Information shown START

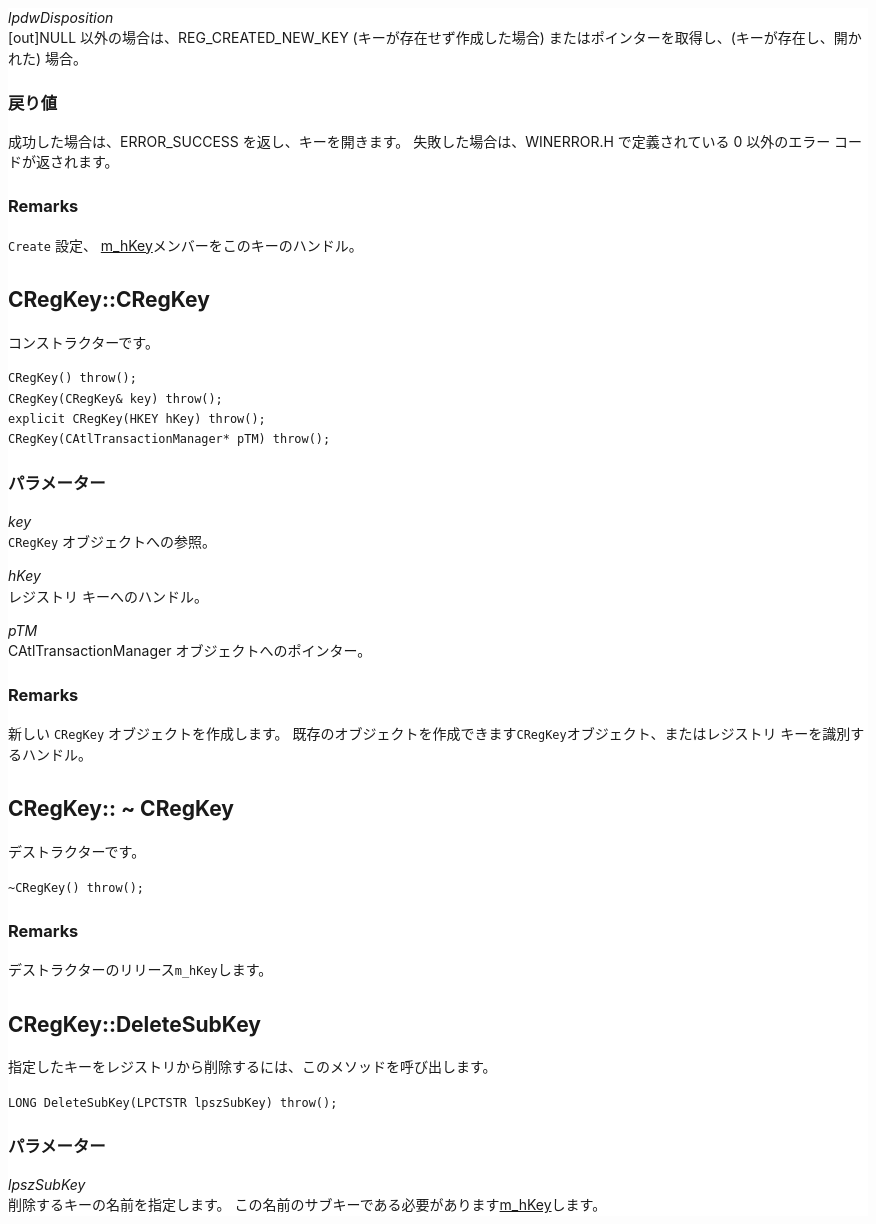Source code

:  *lpdwDisposition*  
 [out]NULL 以外の場合は、REG_CREATED_NEW_KEY (キーが存在せず作成した場合) またはポインターを取得し、(キーが存在し、開かれた) 場合。  
  
### <a name="return-value"></a>戻り値  
 成功した場合は、ERROR_SUCCESS を返し、キーを開きます。 失敗した場合は、WINERROR.H で定義されている 0 以外のエラー コードが返されます。  
  
### <a name="remarks"></a>Remarks  
 `Create` 設定、 [m_hKey](#m_hkey)メンバーをこのキーのハンドル。  
  
##  <a name="cregkey"></a>  CRegKey::CRegKey  
 コンストラクターです。  
  
```
CRegKey() throw();
CRegKey(CRegKey& key) throw();
explicit CRegKey(HKEY hKey) throw();
CRegKey(CAtlTransactionManager* pTM) throw();
```  
  
### <a name="parameters"></a>パラメーター  
 *key*  
 `CRegKey` オブジェクトへの参照。  
  
 *hKey*  
 レジストリ キーへのハンドル。  
  
 *pTM*  
 CAtlTransactionManager オブジェクトへのポインター。  
  
### <a name="remarks"></a>Remarks  
 新しい `CRegKey` オブジェクトを作成します。 既存のオブジェクトを作成できます`CRegKey`オブジェクト、またはレジストリ キーを識別するハンドル。  
  
##  <a name="dtor"></a>  CRegKey:: ~ CRegKey  
 デストラクターです。  
  
```
~CRegKey() throw();
```  
  
### <a name="remarks"></a>Remarks  
 デストラクターのリリース`m_hKey`します。  
  
##  <a name="deletesubkey"></a>  CRegKey::DeleteSubKey  
 指定したキーをレジストリから削除するには、このメソッドを呼び出します。  
  
```
LONG DeleteSubKey(LPCTSTR lpszSubKey) throw();
```  
  
### <a name="parameters"></a>パラメーター  
 *lpszSubKey*  
 削除するキーの名前を指定します。 この名前のサブキーである必要があります[m_hKey](#m_hkey)します。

Information shown END

No picture belongs in the answer, but every word of the records above does, exactly as given.

> _Result for this exercise_:
Source code

:  *lpdwDisposition*  
 [out]NULL 以外の場合は、REG_CREATED_NEW_KEY (キーが存在せず作成した場合) またはポインターを取得し、(キーが存在し、開かれた) 場合。  
  
### <a name="return-value"></a>戻り値  
 成功した場合は、ERROR_SUCCESS を返し、キーを開きます。 失敗した場合は、WINERROR.H で定義されている 0 以外のエラー コードが返されます。  
  
### <a name="remarks"></a>Remarks  
 `Create` 設定、 [m_hKey](#m_hkey)メンバーをこのキーのハンドル。  
  
##  <a name="cregkey"></a>  CRegKey::CRegKey  
 コンストラクターです。  
  
```
CRegKey() throw();
CRegKey(CRegKey& key) throw();
explicit CRegKey(HKEY hKey) throw();
CRegKey(CAtlTransactionManager* pTM) throw();
```  
  
### <a name="parameters"></a>パラメーター  
 *key*  
 `CRegKey` オブジェクトへの参照。  
  
 *hKey*  
 レジストリ キーへのハンドル。  
  
 *pTM*  
 CAtlTransactionManager オブジェクトへのポインター。  
  
### <a name="remarks"></a>Remarks  
 新しい `CRegKey` オブジェクトを作成します。 既存のオブジェクトを作成できます`CRegKey`オブジェクト、またはレジストリ キーを識別するハンドル。  
  
##  <a name="dtor"></a>  CRegKey:: ~ CRegKey  
 デストラクターです。  
  
```
~CRegKey() throw();
```  
  
### <a name="remarks"></a>Remarks  
 デストラクターのリリース`m_hKey`します。  
  
##  <a name="deletesubkey"></a>  CRegKey::DeleteSubKey  
 指定したキーをレジストリから削除するには、このメソッドを呼び出します。  
  
```
LONG DeleteSubKey(LPCTSTR lpszSubKey) throw();
```  
  
### <a name="parameters"></a>パラメーター  
 *lpszSubKey*  
 削除するキーの名前を指定します。 この名前のサブキーである必要があります[m_hKey](#m_hkey)します。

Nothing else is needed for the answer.